*EXCERPTED RECORDS*.
-=-=-
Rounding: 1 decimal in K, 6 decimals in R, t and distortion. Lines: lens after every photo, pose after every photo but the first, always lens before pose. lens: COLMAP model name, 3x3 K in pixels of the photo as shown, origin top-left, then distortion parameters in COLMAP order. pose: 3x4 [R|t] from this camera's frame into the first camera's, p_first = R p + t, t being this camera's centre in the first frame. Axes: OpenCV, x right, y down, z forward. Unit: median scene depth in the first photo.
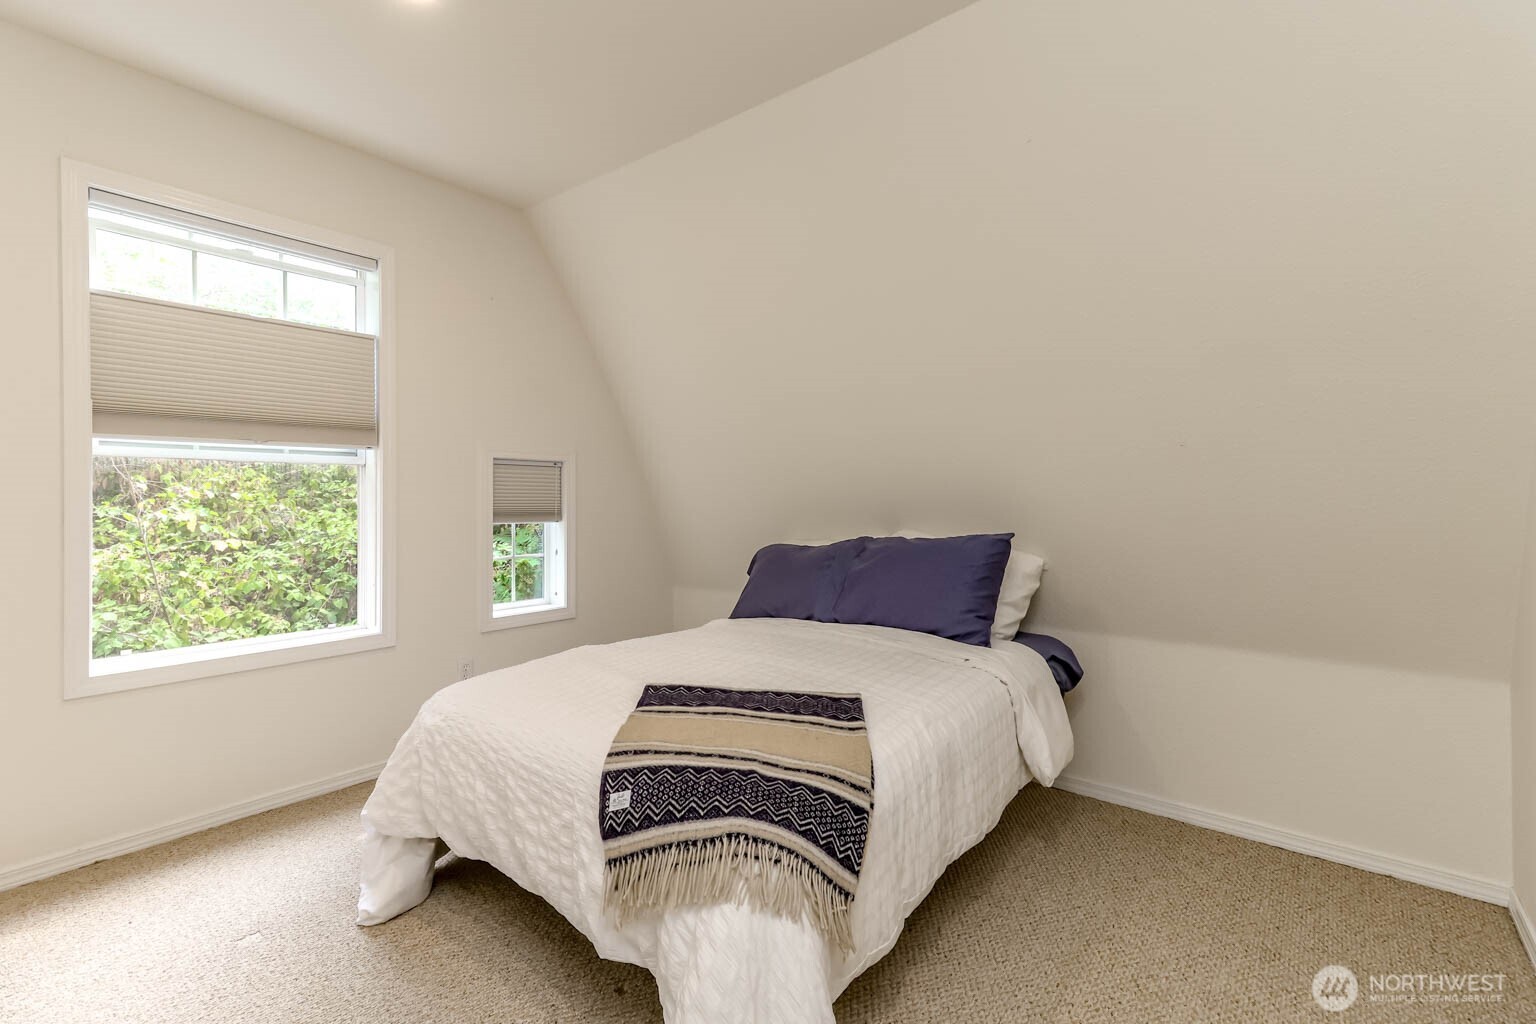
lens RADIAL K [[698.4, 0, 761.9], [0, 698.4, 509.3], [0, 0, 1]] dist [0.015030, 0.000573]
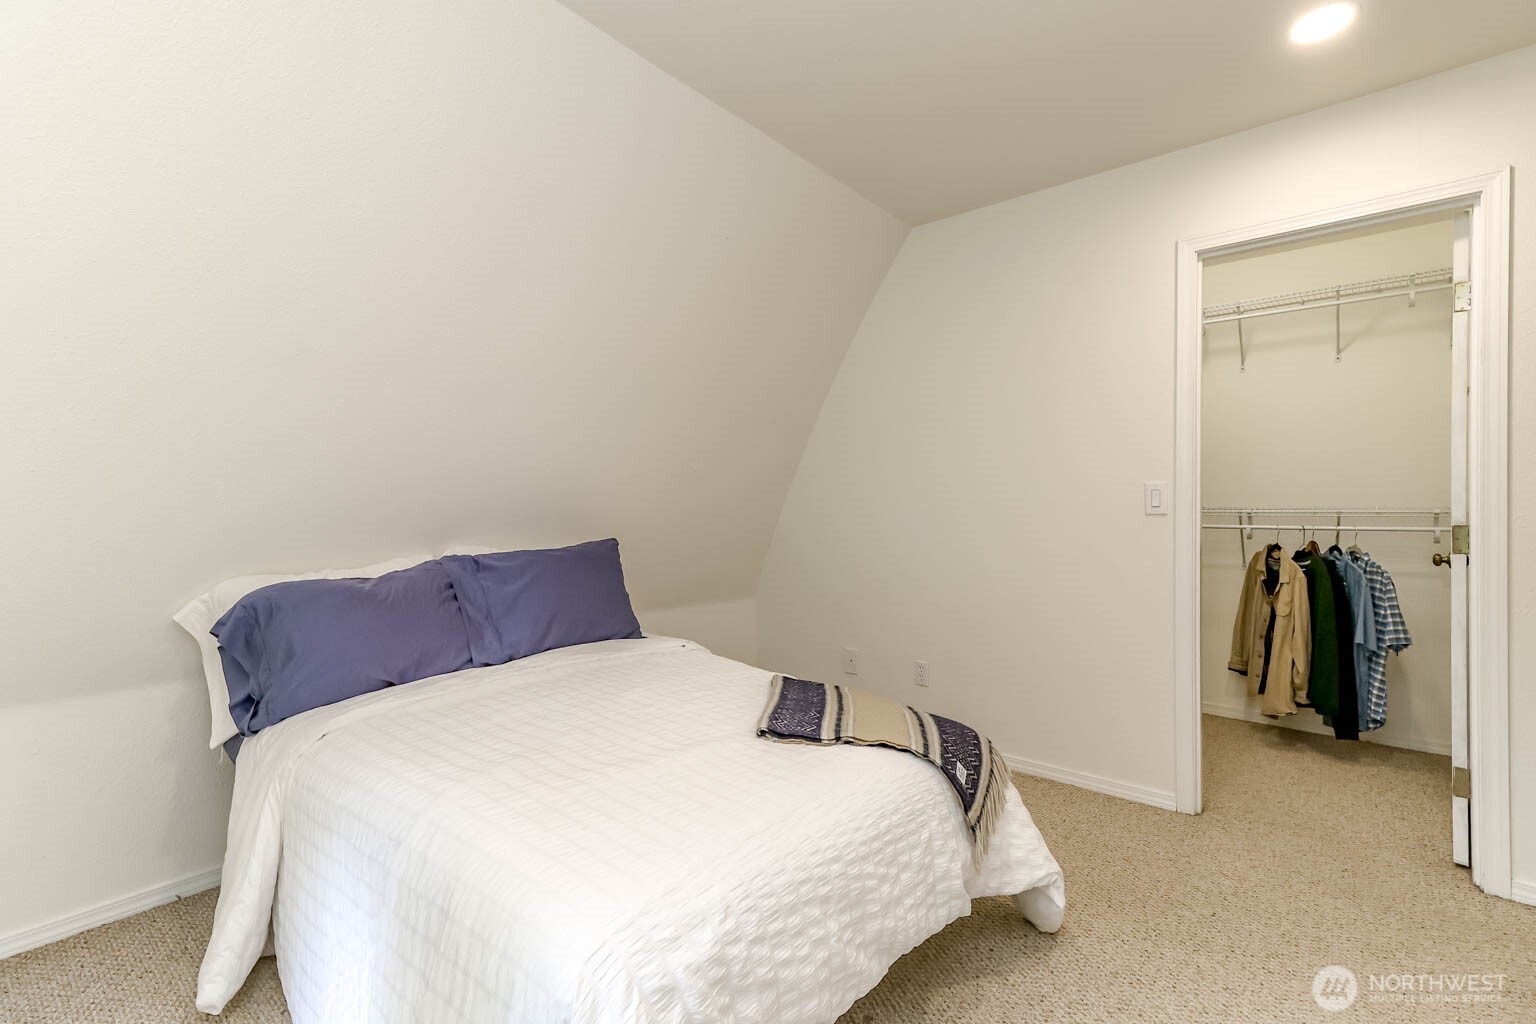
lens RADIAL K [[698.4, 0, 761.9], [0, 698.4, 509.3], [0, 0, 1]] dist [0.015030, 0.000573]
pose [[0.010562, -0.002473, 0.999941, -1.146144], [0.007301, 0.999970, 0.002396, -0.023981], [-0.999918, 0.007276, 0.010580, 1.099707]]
-=-=-
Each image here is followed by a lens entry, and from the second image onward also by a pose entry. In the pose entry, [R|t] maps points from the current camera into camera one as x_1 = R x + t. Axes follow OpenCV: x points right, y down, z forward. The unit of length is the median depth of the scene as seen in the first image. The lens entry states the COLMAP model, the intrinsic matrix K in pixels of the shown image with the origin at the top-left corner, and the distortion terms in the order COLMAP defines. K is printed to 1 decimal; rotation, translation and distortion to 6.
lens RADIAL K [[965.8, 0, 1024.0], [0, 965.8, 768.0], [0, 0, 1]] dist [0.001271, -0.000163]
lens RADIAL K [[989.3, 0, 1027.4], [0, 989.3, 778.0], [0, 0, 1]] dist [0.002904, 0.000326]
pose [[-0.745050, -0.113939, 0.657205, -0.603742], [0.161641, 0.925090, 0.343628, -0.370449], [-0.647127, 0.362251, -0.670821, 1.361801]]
-=-=-
*AIM OF THE TASK*.
Extract the listing lines from the line with "Each image here" up to and including the line with "0.362251, -0.670821, 1.361801]]", and repeat them precisely as they appear.

*RESPONSE AREA*.
Each image here is followed by a lens entry, and from the second image onward also by a pose entry. In the pose entry, [R|t] maps points from the current camera into camera one as x_1 = R x + t. Axes follow OpenCV: x points right, y down, z forward. The unit of length is the median depth of the scene as seen in the first image. The lens entry states the COLMAP model, the intrinsic matrix K in pixels of the shown image with the origin at the top-left corner, and the distortion terms in the order COLMAP defines. K is printed to 1 decimal; rotation, translation and distortion to 6.
lens RADIAL K [[965.8, 0, 1024.0], [0, 965.8, 768.0], [0, 0, 1]] dist [0.001271, -0.000163]
lens RADIAL K [[989.3, 0, 1027.4], [0, 989.3, 778.0], [0, 0, 1]] dist [0.002904, 0.000326]
pose [[-0.745050, -0.113939, 0.657205, -0.603742], [0.161641, 0.925090, 0.343628, -0.370449], [-0.647127, 0.362251, -0.670821, 1.361801]]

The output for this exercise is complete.